Alzheimer’s disease is the most common form of dementia. Being of unknown aetiology, slowly progressive, incurable and eventually leading to death makes it a visible target for researchers and pharmaceutical industry. In 2006, there were 26.6 million sufferers worldwide. Alzheimer's is predicted to affect 1 in 85 people globally by 2050.
No one knows for sure the cause of Alzheimer’s (except for 1% to 5% of cases where genetic differences have been identified) and that is the greatest challenge to the MD community. Different hypotheses for the cause of AD include:
- Cholinergic hypothesis (reduced synthesis of the neurotransmitter acetylcholine)
- Amyloid hypothesis (Amyloid plaques disrupting neuronal synapse)
- Tau hypothesis (Hyperphosphorylated tau protein forming intraneuronal neurofibrillary tangles that initiate apoptosis of the nerve cells)
- Inflammatory hypothesis (Oxidative stress, Myelin breakdown, Degeneration of Locus Coeruleus with decreased synthesis of norepinephrine)
- Infectious hypothesis (HSV type 1, CJD Prion protein)
- Genetic hypothesis (AβPP gene on chromosome 21, presenilin 1 gene on chromosome 14, presenilin 2 gene on chromosome 1, and ε4 allele of APOE gene on chromosome 19)
On the contrary, the pathophysiology is well understood, being characterised by loss of neurons and synapses in the cerebral cortex and certain subcortical regions with subsequent gross atrophy of the affected regions, including degeneration in the temporal lobe, parietal lobe, and parts of the frontal cortex and cingulate gyrus. On the microscopic level, both amyloid plaques and neurofibrillary tangles are clearly visible in these affected regions. Current management of AD is palliative based on slowing down the progression of the disease and offering symptomatic relief.
Conventional modalities of treatment for AD include pharmaceutical, psychosocial and caregiving. Five medications are currently approved by regulatory agencies as the FDA and the EMA to treat the cognitive manifestations of AD. Four are acetylcholinesterase inhibitors (Tacrine, Rivastigmine, Galantamine and Donepezil) and the fifth one (memantine) is an NMDA receptor antagonist. Low dose neuroleptics and antidepressants reduce aggression, psychosis and treat behavioral and emotional symptoms associated with AD. Psychosocial interventions are used as an adjunct to pharmaceutical treatment and can be classified within behaviour-oriented, emotion-oriented, cognition-oriented or stimulation-oriented approaches. Caregiving in the form of providing education and support for patient and family (day programs, respite care, support groups, home care, PSW) and considering long-term care plan (nursing home)

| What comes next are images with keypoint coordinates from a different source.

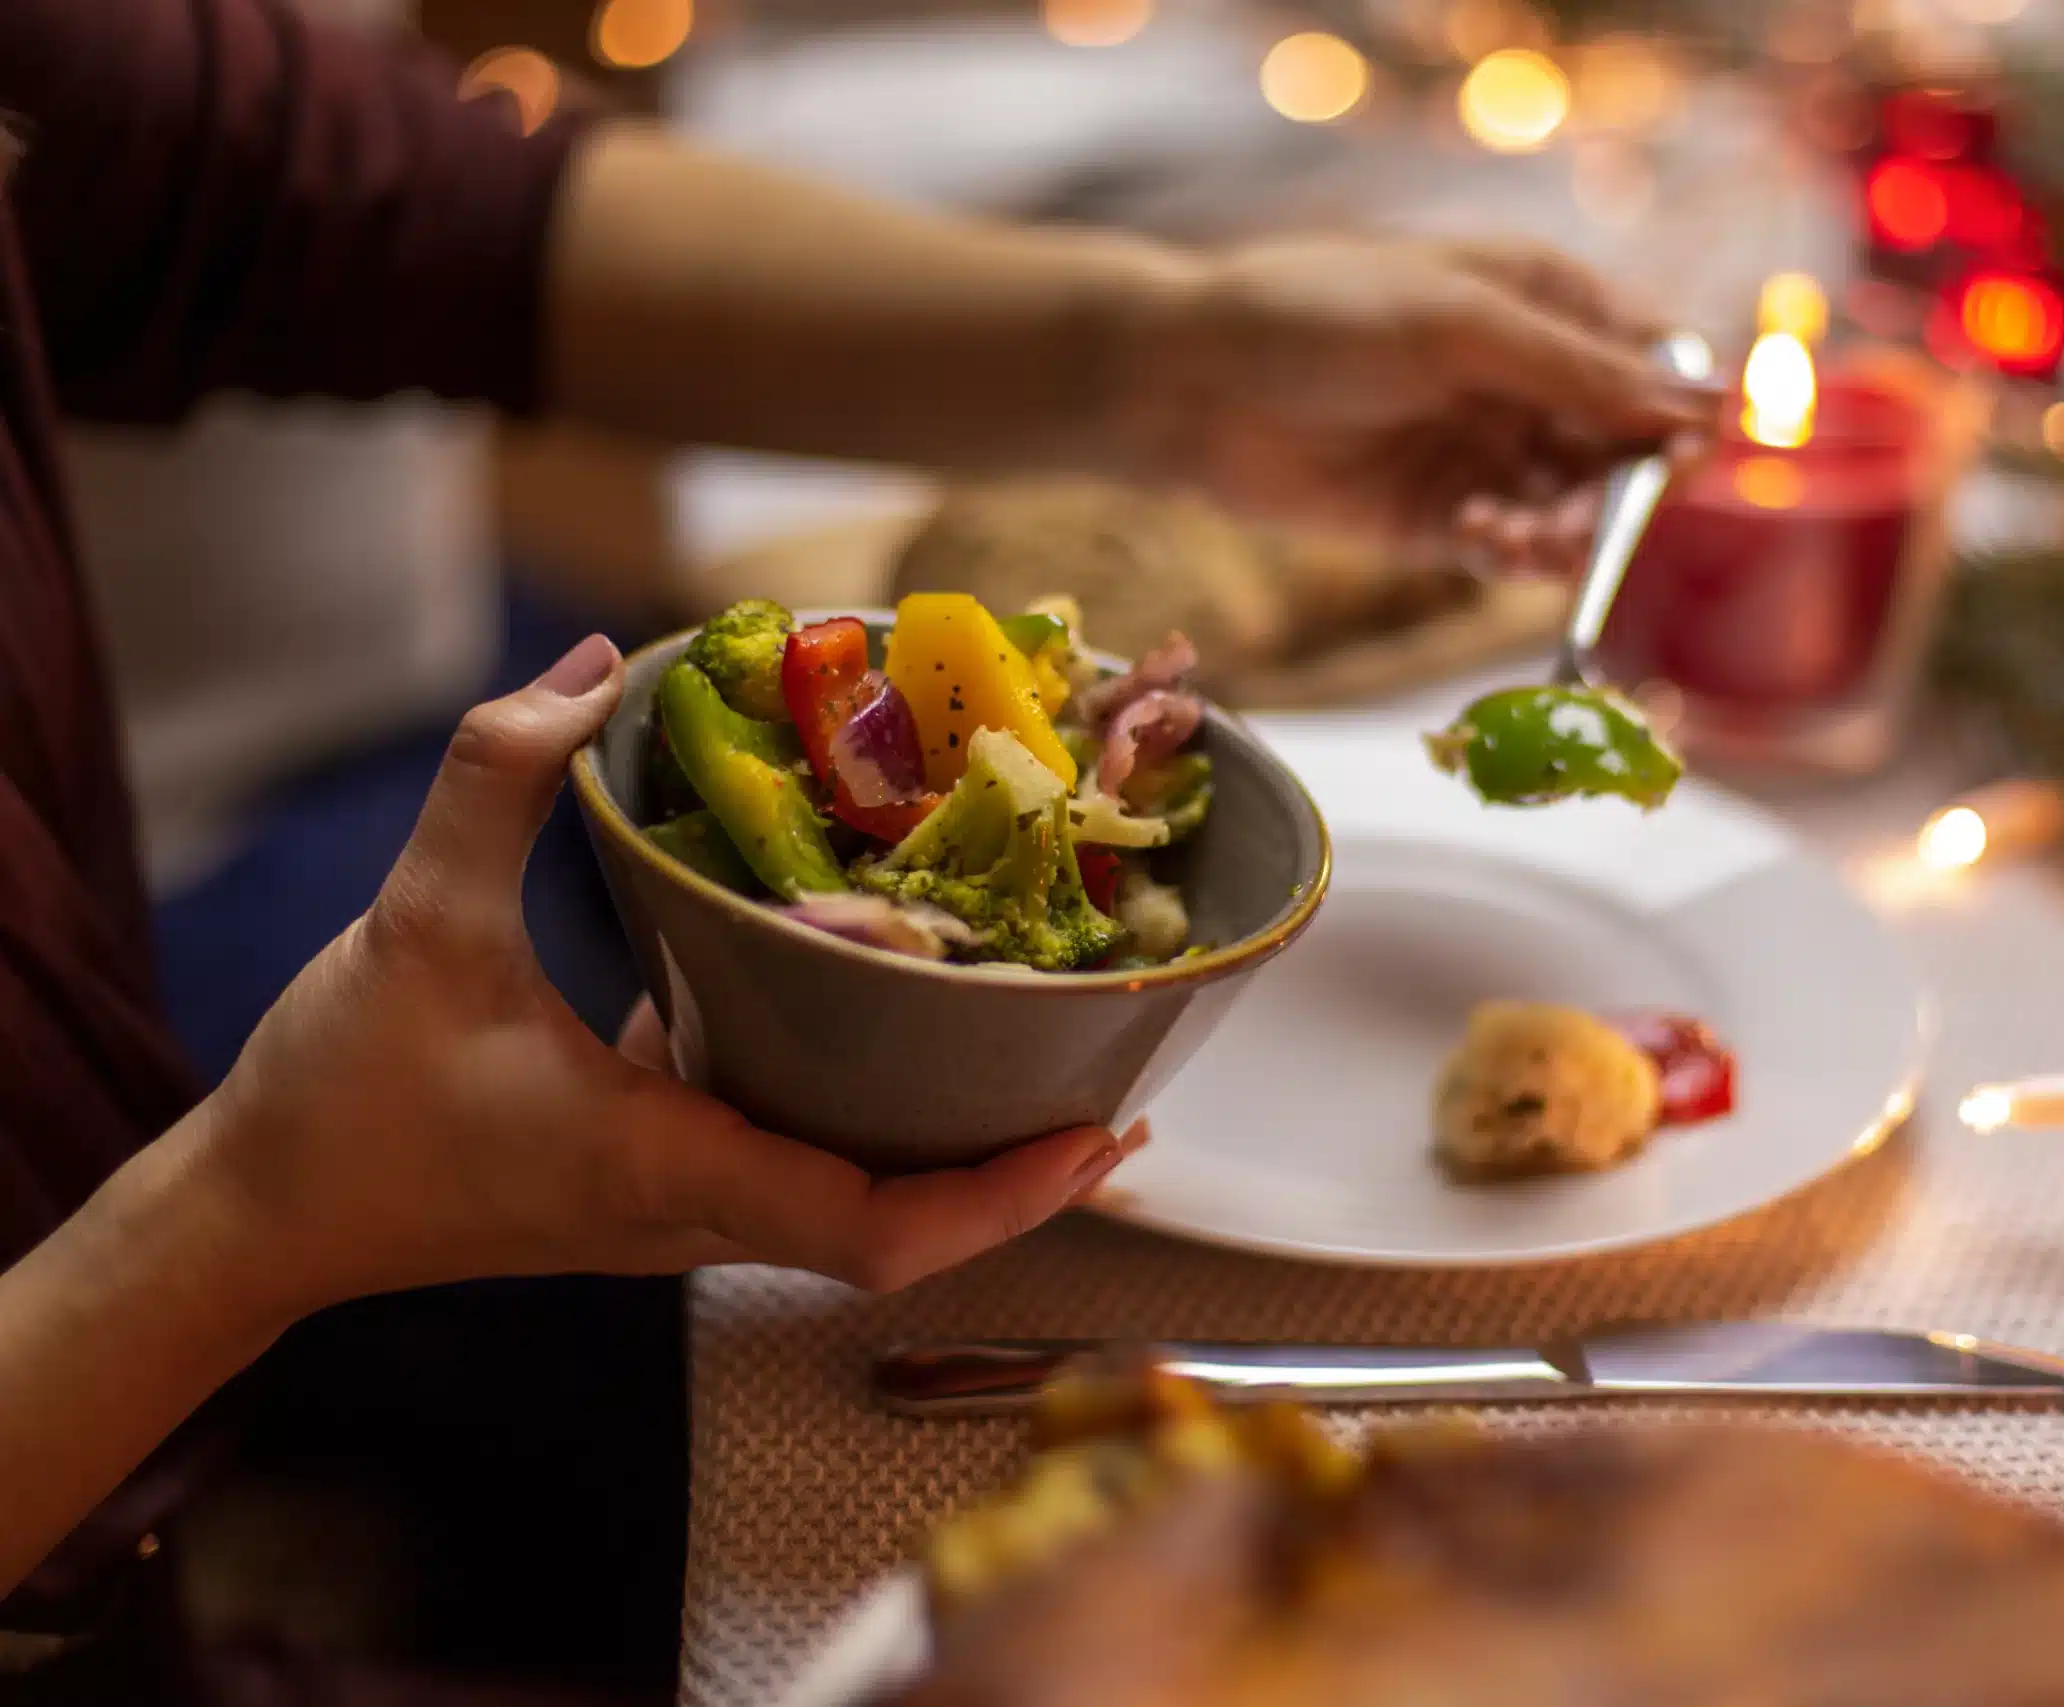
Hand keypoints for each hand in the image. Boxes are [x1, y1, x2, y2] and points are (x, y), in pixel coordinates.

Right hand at [189, 635, 1131, 1320]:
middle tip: (1115, 1091)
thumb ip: (501, 776)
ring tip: (1045, 1060)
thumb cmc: (336, 1099)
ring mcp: (679, 1210)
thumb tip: (601, 664)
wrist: (258, 1219)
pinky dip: (866, 1118)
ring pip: (856, 1206)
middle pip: (900, 1230)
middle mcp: (696, 1210)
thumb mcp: (414, 921)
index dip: (997, 1198)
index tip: (1091, 1137)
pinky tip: (894, 1027)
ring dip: (955, 1155)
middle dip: (1016, 1179)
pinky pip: (796, 1164)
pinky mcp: (656, 1186)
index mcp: (666, 1167)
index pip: (870, 1230)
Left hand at [1138, 235, 1714, 574]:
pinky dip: (1511, 552)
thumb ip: (1580, 371)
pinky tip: (1482, 538)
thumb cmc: (1320, 317)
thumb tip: (1707, 408)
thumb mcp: (1461, 325)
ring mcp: (1482, 451)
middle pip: (1621, 453)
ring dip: (1564, 532)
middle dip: (1617, 493)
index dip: (1680, 418)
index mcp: (1543, 304)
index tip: (1684, 463)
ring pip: (1570, 510)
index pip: (1652, 366)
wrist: (1189, 382)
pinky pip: (1508, 546)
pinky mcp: (1436, 518)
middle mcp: (1524, 380)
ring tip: (1517, 535)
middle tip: (1585, 521)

I think that hope lies within targeting the proposed cause not treating its’ consequence. Apomorphine is investigated for reducing the amyloid plaques. Immunotherapy or vaccination for the amyloid plaques is another treatment modality under study. Examples include the anti-amyloid vaccine ACC-001 and bapineuzumab, a monoclonal antibody designed as identical to the naturally induced anti-amyloid antibody. Methylthioninium chloride, a drug that inhibits tau protein aggregation, has shown positive results in 2 separate clinical trials. FKBP52 protein may prevent the tau protein from hyperphosphorylation and turning pathogenic. Therapeutic trials with melatonin have been effective in slowing the progression of AD due to its anti-inflammatory effect. Also AL-108, PBT2 (metal-protein interaction attenuation agent) and etanercept (TNF α receptor fusion protein) have been showing encouraging results. Some suggested stem cell therapy as an alternative approach. What do you think?